Vendre de l’or physique est souvent perçu comme un acte simple.
On imagine une opération rapide, presque automatique, surtout lorsque le cours est élevé.
En réalité, les règles qui encadrent la revente sont plus précises qu’il n’y paraît.
Et beaucoup d’épargnants les découvrent trop tard.
L’or physique ne se revend pas comme un bien classique.
Lingots, lingotins ou pièces sont soumis à des règles spécifiques, notamment en matière d’identification, de traçabilité et de fiscalité.
Selon la nature de l’or détenu, les obligations ne sont pas les mêmes.
Un lingot doit être identifiable par un numéro de série, tandis que les pièces doivent répondre à des critères précis pour être reconnues comme or d’investissement au sens fiscal.
En France, la revente d’or physique est encadrée par deux régimes fiscaux distincts, souvent mal compris.
Le premier est la taxe forfaitaire sur les métaux précieux, fixée à 11 % du montant de la vente, à laquelle s’ajoute la CRDS de 0,5 %, soit 11,5 % au total.
Cette taxe s’applique automatiquement lorsqu’aucun justificatif d’achat n’est fourni.
Le second régime repose sur la plus-value réelle, à condition de pouvoir prouver le prix et la date d’acquisition.
Dans ce cas, la plus-value est taxée à 36,2 % (19 % d’impôt + 17,2 % de prélèvements sociaux), avec un abattement de 5 % par année de détention à partir de la troisième année, conduisant à une exonération totale après 22 ans.
Ce choix fiscal n’est donc pas théorique.
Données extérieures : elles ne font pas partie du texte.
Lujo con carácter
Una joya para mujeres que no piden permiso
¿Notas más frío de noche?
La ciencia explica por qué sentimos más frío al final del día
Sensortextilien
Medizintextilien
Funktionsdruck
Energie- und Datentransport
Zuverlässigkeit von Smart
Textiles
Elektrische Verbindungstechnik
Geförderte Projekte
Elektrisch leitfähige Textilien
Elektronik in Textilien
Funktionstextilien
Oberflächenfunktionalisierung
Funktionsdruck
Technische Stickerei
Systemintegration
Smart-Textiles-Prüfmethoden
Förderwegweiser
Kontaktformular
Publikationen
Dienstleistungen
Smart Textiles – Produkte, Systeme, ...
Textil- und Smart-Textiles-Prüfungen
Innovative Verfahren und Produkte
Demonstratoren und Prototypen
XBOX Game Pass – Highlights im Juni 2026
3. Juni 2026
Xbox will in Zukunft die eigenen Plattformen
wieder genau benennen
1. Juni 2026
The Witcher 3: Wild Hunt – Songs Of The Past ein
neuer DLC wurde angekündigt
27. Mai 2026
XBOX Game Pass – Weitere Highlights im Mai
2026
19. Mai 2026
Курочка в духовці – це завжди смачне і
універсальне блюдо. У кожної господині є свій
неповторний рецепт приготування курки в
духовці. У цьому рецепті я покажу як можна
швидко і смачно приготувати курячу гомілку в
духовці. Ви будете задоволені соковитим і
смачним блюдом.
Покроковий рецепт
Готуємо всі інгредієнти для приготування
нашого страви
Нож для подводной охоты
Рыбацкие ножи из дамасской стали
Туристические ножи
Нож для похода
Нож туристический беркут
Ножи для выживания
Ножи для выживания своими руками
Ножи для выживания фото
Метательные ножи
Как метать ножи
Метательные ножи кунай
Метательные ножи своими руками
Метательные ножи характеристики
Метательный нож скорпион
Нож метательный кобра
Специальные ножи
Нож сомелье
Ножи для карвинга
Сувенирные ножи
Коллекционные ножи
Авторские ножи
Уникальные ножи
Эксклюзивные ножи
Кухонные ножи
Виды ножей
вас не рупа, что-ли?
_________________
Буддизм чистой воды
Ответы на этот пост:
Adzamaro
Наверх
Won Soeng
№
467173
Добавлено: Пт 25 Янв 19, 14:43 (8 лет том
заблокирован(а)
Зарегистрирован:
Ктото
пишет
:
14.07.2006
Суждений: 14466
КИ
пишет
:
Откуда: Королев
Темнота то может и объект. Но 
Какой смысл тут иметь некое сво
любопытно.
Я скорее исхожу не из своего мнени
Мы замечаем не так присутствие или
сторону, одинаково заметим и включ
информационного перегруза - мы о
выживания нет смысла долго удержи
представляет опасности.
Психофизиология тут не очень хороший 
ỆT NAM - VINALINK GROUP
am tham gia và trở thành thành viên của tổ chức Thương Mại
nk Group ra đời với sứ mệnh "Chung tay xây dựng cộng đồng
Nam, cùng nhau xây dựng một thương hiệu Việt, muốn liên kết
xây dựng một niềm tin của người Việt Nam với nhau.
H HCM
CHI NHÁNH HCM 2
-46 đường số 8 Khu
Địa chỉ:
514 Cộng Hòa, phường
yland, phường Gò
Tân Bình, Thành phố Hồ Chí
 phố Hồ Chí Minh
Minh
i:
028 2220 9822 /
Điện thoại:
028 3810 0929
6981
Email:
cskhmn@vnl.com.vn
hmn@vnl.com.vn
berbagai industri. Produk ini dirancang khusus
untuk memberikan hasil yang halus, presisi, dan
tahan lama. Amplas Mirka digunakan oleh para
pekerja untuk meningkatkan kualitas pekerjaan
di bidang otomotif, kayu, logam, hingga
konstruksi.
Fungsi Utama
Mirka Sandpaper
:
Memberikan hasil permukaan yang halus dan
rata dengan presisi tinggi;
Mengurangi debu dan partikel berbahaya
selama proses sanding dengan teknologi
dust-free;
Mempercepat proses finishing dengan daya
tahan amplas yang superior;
Il dépend directement des documents dont dispose le vendeur.
Toutes les formes d’or ne se revendent pas avec la même facilité.
Un lingot standard, conforme aux normes internationales, est généralement plus simple à céder qu’un bijou, dont le titrage peut varier et doit souvent être vérifié.
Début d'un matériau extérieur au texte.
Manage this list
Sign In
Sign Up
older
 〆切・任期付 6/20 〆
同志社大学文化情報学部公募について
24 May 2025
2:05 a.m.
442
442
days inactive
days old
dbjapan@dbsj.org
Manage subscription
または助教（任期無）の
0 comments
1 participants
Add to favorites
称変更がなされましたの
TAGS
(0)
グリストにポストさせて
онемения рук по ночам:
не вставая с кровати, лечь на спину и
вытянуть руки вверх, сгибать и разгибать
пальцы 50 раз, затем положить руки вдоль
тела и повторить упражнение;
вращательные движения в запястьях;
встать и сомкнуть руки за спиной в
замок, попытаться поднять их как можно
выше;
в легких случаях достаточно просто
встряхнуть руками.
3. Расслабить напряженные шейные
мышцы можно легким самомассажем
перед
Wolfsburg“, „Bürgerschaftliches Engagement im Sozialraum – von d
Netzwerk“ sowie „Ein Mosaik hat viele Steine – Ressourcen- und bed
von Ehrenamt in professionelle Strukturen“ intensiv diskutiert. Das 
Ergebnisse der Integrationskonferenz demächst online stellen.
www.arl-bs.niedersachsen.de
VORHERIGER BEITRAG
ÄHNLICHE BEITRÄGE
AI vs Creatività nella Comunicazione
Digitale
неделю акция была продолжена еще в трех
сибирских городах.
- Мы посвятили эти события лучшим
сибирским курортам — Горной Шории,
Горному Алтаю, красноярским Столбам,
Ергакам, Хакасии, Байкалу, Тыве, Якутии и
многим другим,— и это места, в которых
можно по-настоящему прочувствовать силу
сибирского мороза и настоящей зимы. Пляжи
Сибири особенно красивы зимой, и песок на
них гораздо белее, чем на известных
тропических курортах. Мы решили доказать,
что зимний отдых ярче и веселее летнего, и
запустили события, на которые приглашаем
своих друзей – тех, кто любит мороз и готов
Les pièces obéissent également à des règles spécifiques.
Certaines sont reconnues comme or d’investissement, d’autres non, ce qui influence à la fois leur liquidité, le prix proposé et le régime fiscal applicable.
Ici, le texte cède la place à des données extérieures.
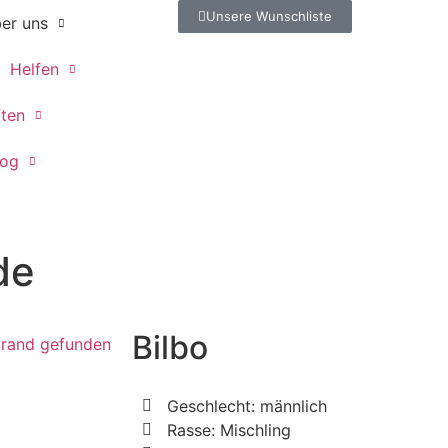
Unsere Wunschliste
er uns
Helfen
ften
log
de
Bilbo
Geschlecht: männlich
Rasse: Mischling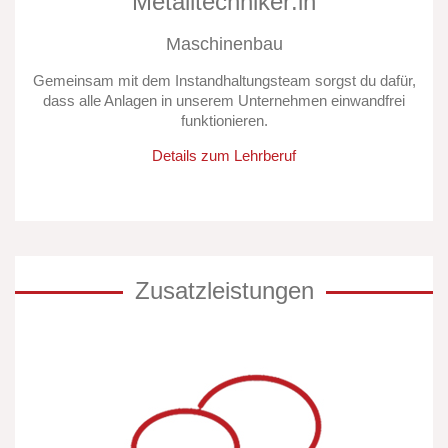
Metalltechniker:in
Maschinenbau
Gemeinsam mit dem Instandhaltungsteam sorgst du dafür,
dass alle Anlagen in unserem Unternehmen einwandfrei
funktionieren.
Details zum Lehrberuf
Zusatzleistungen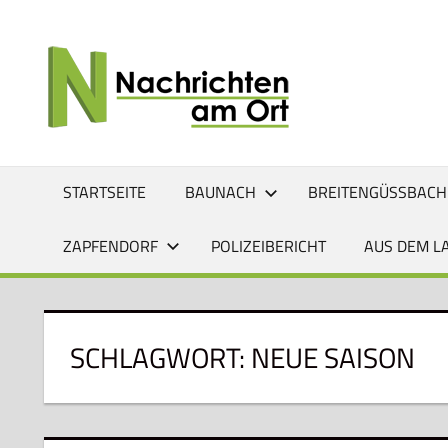
Zum
Inhalt
NACHRI
Lokale
springen
News
AM
für
Baunach,
ORT
Breitengüßbach,
Gerach,
STARTSEITE
BAUNACH
BREITENGÜSSBACH
Hallstadt,
Kemmern,
ZAPFENDORF
POLIZEIBERICHT
AUS DEM L
Lauter,
Rattelsdorf,
Reckendorf
und
SCHLAGWORT:
NEUE SAISON
Zapfendorf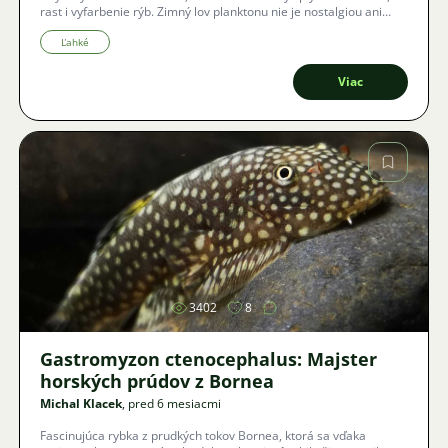
rast i vyfarbenie rýb. Zimný lov planktonu nie je nostalgiou ani
improvizáciou, ale premyslenou metódou, ktorá v modernej
akvaristike znovu získava svoje miesto.
Ľahké
Viac
Obrázok
3402
8
Gastromyzon ctenocephalus: Majster
horských prúdov z Bornea
Michal Klacek
, pred 6 mesiacmi
Fascinujúca rybka z prudkých tokov Bornea, ktorá sa vďaka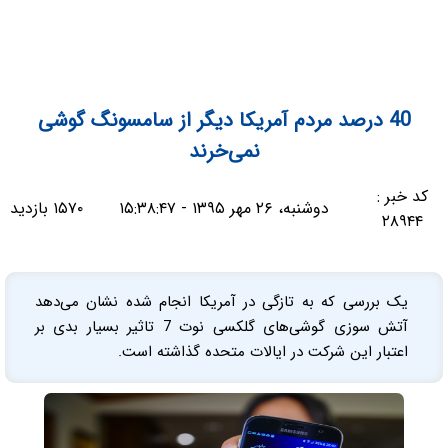
40 درصد مردم آمریکا دیگر از سامسونگ گوشی
نمی‌خرند
کد خبر :
دوشنبه، ۲۶ مهر ۱۳۹۵ - ۱۵:۳۸:۴۷
۱۵۷۰ بازدید
۲۸۹۴۴
یک بررسی که به تازگی در آمریکا انجام شده نشان می‌دهد
آتش سوزی گوشی‌های گلکسی نوت 7 تاثیر بسیار بدی بر
اعتبار این شرکت در ایالات متحده گذاشته است.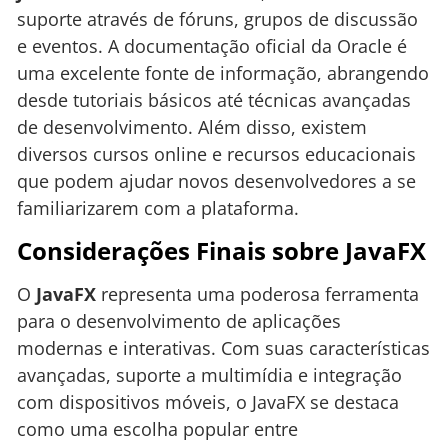
suporte através de fóruns, grupos de discussão
e eventos. A documentação oficial da Oracle é
uma excelente fonte de informação, abrangendo
desde tutoriais básicos até técnicas avançadas
de desenvolvimento. Além disso, existem
diversos cursos online e recursos educacionais
que podem ajudar novos desenvolvedores a se
familiarizarem com a plataforma.
Considerações Finais sobre JavaFX
O
JavaFX
representa uma poderosa ferramenta
para o desenvolvimento de aplicações
modernas e interativas. Com suas características
avançadas, suporte a multimídia e integração
com dispositivos móveis, o JavaFX se destaca
como uma escolha popular entre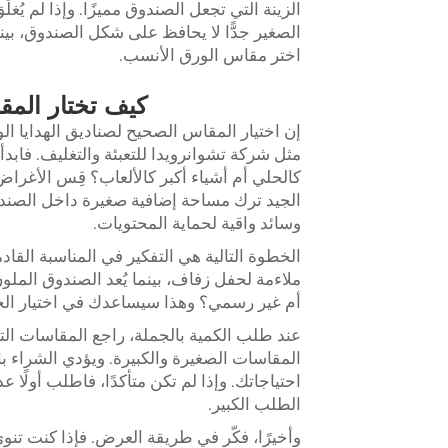
الزينة التي تجعل الصندوق مميزًا. وإذا لم ي
الصغير جدًّا لا يحافظ على شكل الصندوق، بينما ا
اختر مقاس الورق الأنسب.
كيف تختار المقا
إن اختيار المقاس الصحيح لصناديق الهدايا الو
مثل شركة تشوانرويدا للتعبئة والتغليف. فابدأ
كالحلي أم أشياء أكبر كالألعاب؟ قِس الأغرا
الجيد ترك مساحة إضافية صغيرة داخل الصندو
وسائد واقية لحماية المحتويات.
الخطوة التالية هي التفكير في المناسبة القاد
ملاءمة لحفل زفاف، بينما يُعد الصندوق الملو
أم غير رسمي؟ وهذا سيساعدك في اختيار الح
عند طلب الكمية بالجملة، راجع المقاسات ال
المقاسات الصغيرة والكبيرة. ويؤدي الشراء بال
احتياجاتك. وإذا لم تكن متأكدًا، فاطلب أولًا عد
الطلب الكبير.
وأخيرًا، فكّر في طريقة العرض. فإذا كنت تن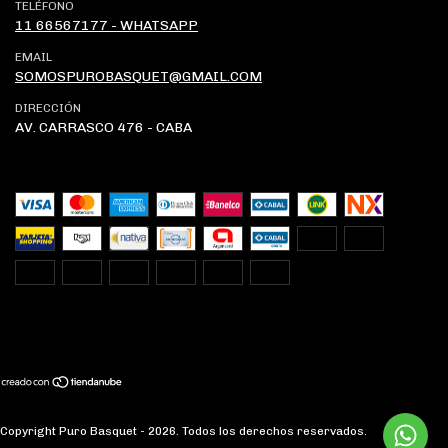
TELÉFONO
11 66567177 - WHATSAPP
EMAIL
SOMOSPUROBASQUET@GMAIL.COM
DIRECCIÓN
AV. CARRASCO 476 - CABA
Copyright Puro Basquet - 2026. Todos los derechos reservados.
Factures, certificats, documents d’origine jouent un rôle central lors de la revente.
Ils permettent non seulement de justifier la provenance de l’or, mais aussi d’accéder au régime de la plus-value réelle, souvent plus favorable sur le long terme.
Beaucoup d’épargnants conservent leur or pendant des années sans anticiper cette étape.
Lorsqu’ils souhaitent vendre, l’absence de documents peut entraîner une fiscalité plus lourde que prévu.
Lors d’une revente, les professionnels ne se limitent pas au cours du jour.
Ils vérifient la conformité du métal, sa traçabilité, son état et sa facilité de remise sur le marché.
C’est notamment ce type de critères qui est examiné par les acteurs spécialisés du secteur, comme le Comptoir national de l’or (www.gold.fr), lorsque l’or est destiné à être racheté puis réintroduit sur le marché dans des conditions normalisées.
La revente de l’or physique ne s’improvise pas.
Elle dépend de règles fiscales précises, de critères techniques et de documents souvent négligés au moment de l’achat.
Comprendre ces mécanismes en amont permet d’éviter les mauvaises surprises et de mieux appréhender le moment où la question de la revente se pose réellement, surtout lorsque les cours deviennent plus attractifs.